Of course, if you have a use for char value sign- or zero-extended into a register later, load that way.

Or even better, as @Ira points out, if you're optimizing this code along with something that stored to *sp, you can ideally just use whatever is in the register and optimize away the store/reload. (It's undefined behaviour in C for any other thread to asynchronously change that memory because it's int *, not volatile or _Atomic int*.)

Answer 2

(OP changed the question from a more general one with an example to a very specific one, which might explain why this answer looks funny wrt to the current question.)

The more general answer to your question, is that for any operation in an HLL that you intend to compile to machine code, there are usually many ways to write machine instructions to do just that operation.

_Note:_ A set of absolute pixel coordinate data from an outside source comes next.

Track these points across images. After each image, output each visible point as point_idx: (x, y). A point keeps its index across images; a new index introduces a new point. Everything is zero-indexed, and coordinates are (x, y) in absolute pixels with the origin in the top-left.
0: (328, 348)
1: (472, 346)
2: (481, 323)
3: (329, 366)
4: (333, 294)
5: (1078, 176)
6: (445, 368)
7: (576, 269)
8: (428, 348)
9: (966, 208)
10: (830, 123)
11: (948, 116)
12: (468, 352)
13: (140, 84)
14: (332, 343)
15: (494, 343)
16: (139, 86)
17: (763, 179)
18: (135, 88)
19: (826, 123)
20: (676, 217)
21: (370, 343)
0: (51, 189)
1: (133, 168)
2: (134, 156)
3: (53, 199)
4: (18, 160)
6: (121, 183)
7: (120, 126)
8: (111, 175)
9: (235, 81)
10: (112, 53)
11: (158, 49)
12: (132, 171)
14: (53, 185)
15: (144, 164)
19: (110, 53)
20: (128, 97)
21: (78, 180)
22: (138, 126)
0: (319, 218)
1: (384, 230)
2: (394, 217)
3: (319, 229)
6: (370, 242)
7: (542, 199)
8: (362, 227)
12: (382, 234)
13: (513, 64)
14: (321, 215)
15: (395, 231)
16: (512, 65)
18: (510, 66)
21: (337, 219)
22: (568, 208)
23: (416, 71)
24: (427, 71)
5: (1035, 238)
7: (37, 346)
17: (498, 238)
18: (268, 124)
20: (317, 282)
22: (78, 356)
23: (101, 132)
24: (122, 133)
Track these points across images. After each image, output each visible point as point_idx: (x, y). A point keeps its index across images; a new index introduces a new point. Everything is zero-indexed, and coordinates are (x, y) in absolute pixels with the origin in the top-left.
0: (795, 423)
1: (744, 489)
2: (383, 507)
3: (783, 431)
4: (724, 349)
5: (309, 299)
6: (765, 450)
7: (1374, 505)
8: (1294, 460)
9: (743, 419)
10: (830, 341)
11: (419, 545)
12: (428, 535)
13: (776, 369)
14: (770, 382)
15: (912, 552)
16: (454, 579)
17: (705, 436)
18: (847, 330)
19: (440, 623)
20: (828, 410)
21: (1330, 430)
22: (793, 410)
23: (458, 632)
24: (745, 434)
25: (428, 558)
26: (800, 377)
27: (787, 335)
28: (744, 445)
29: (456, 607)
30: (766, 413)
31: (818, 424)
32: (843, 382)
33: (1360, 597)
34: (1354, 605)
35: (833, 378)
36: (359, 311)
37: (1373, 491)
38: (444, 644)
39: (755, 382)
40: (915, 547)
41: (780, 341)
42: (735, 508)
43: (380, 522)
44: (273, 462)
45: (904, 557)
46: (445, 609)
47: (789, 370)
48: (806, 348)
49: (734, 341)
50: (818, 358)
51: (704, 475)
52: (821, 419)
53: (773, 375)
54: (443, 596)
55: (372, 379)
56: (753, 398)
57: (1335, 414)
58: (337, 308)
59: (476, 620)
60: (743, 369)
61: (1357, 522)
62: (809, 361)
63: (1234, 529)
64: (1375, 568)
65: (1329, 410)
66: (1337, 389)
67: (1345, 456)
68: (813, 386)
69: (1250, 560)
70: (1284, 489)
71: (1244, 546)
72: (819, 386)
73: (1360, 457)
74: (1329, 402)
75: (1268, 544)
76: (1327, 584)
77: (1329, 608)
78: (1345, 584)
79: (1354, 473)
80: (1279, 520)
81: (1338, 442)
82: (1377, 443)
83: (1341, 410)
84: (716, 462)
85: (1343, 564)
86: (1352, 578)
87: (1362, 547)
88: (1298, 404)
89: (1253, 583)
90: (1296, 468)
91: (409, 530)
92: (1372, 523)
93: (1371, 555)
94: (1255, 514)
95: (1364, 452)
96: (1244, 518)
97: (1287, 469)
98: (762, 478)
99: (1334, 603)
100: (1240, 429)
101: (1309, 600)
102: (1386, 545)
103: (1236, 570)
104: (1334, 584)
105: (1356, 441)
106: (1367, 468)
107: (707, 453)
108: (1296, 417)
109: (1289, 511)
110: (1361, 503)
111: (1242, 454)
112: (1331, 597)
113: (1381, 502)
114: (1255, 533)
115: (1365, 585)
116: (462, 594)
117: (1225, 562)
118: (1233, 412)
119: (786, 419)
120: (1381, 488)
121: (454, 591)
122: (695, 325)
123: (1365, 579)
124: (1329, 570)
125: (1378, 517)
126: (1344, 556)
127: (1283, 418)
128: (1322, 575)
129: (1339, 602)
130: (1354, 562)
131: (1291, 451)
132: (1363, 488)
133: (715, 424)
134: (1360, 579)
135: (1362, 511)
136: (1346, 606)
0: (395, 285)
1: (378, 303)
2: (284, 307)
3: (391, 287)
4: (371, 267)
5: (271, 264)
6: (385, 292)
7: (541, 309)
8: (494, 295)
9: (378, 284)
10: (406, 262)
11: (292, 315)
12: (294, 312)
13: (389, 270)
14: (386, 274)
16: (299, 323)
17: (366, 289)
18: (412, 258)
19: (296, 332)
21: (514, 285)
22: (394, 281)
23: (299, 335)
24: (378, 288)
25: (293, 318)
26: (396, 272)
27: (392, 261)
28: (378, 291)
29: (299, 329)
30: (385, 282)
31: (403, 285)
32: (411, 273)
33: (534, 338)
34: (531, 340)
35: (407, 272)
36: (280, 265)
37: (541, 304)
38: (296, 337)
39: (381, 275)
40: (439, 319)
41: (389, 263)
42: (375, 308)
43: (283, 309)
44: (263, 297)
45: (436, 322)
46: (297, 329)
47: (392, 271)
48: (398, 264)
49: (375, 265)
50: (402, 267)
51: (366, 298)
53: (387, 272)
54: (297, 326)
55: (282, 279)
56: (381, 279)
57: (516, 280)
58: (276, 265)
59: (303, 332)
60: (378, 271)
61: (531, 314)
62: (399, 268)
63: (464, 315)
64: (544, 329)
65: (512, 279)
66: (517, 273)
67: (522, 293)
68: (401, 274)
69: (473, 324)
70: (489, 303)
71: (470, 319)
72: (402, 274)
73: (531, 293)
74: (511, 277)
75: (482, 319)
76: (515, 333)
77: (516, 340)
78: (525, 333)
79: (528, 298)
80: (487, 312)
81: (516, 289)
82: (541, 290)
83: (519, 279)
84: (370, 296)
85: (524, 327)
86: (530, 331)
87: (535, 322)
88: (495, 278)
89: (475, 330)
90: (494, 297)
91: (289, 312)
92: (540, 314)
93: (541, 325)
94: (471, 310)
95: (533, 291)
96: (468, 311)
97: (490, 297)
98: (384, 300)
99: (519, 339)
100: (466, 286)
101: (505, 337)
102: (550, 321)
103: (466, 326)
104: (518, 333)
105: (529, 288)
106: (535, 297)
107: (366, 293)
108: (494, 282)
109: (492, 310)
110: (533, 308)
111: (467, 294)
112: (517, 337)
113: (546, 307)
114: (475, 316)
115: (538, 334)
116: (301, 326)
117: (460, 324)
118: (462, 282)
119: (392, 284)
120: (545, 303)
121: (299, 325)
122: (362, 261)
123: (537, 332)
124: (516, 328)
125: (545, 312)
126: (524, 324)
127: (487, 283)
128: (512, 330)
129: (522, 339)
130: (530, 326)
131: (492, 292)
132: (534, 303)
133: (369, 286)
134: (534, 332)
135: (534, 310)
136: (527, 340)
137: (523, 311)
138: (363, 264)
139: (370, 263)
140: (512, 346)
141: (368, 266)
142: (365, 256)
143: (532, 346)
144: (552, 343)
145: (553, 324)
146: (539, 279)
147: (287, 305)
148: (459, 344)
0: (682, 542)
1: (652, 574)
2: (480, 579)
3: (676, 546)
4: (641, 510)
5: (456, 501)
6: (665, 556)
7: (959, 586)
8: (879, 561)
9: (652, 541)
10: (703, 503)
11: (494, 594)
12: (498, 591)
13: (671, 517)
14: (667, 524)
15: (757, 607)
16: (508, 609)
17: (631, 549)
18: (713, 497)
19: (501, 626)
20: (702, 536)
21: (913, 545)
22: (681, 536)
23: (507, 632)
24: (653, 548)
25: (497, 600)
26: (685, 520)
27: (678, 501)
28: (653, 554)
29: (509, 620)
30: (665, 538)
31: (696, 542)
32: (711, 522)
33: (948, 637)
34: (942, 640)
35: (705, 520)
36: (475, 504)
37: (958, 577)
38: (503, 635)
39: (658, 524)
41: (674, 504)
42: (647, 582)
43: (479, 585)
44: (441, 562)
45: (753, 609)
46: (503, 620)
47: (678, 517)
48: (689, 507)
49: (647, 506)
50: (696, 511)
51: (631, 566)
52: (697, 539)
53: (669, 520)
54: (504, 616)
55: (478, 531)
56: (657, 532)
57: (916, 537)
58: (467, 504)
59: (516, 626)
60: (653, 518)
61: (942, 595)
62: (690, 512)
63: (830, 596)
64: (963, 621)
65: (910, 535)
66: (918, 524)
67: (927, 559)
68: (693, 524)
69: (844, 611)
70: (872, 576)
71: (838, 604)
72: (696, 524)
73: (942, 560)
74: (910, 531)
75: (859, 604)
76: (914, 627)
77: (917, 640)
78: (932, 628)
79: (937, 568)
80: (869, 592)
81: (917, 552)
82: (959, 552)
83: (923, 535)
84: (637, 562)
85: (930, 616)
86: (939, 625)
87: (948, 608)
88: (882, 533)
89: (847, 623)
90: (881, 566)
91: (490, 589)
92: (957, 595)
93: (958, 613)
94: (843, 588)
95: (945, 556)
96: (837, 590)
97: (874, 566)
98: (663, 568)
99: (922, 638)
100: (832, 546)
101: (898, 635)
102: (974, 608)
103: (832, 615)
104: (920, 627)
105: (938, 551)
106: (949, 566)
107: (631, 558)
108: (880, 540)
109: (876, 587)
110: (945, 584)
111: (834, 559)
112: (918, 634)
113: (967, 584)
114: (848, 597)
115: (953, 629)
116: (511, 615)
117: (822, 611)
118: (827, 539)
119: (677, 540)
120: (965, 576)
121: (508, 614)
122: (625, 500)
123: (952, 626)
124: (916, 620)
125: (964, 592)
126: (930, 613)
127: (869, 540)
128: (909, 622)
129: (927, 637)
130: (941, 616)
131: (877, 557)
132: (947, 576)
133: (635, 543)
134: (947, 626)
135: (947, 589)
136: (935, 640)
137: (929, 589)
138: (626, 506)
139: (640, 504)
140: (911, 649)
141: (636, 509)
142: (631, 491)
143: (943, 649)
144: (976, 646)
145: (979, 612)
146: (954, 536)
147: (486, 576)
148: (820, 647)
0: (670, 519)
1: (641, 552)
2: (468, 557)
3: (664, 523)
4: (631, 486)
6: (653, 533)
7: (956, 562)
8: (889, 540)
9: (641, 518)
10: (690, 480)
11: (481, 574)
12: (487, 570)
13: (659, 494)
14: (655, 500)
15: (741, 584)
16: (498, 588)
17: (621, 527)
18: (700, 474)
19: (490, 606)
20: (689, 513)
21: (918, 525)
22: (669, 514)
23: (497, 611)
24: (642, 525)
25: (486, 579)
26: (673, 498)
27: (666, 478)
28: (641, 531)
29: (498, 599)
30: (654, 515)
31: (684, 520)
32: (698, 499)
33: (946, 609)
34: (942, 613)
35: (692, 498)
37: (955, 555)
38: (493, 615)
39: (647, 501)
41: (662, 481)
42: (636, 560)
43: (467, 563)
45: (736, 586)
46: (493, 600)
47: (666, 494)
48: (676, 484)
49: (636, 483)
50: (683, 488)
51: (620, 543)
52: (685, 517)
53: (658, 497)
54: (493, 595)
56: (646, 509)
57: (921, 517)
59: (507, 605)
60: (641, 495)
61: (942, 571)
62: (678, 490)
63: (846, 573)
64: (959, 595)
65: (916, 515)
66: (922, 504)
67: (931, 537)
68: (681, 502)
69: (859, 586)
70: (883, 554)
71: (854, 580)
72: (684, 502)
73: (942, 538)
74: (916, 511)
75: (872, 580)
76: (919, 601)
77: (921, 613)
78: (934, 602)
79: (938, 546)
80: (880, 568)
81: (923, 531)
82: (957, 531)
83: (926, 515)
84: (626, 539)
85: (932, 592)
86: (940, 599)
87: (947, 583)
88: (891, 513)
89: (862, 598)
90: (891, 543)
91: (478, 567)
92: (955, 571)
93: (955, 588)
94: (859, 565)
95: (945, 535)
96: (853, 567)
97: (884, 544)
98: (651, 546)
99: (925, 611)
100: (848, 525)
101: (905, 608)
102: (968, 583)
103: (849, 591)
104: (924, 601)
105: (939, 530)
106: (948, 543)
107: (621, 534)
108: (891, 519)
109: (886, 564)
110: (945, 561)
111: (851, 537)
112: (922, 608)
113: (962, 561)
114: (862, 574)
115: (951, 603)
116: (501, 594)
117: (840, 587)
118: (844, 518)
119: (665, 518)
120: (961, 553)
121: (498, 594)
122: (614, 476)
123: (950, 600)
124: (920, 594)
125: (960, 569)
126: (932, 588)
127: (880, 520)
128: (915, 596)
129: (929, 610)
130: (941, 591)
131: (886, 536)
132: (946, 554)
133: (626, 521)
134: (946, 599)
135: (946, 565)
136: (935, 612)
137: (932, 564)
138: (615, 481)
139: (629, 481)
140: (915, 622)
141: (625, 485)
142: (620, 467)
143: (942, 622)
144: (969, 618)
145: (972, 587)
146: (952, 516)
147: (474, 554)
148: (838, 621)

A good compiler will know of many of these variants. Its problem is to choose, for all the operations in your program, the generally more efficient variations for each operator, in such a way that they stitch together to achieve a working program. For instance, if one HLL operation is implemented which leaves its result in a register, and a successor HLL operation is supposed to use that result, then the compiler much choose implementations of the first operator and the second, in which the first leaves the value in a register, and the second happens to use that register as an input or the program will not work.

When you consider that a real program consists of thousands of HLL operators, and their individual implementations must all be consistent, you can see the compiler has a very complicated job making sure everything fits together and it is reasonably efficient.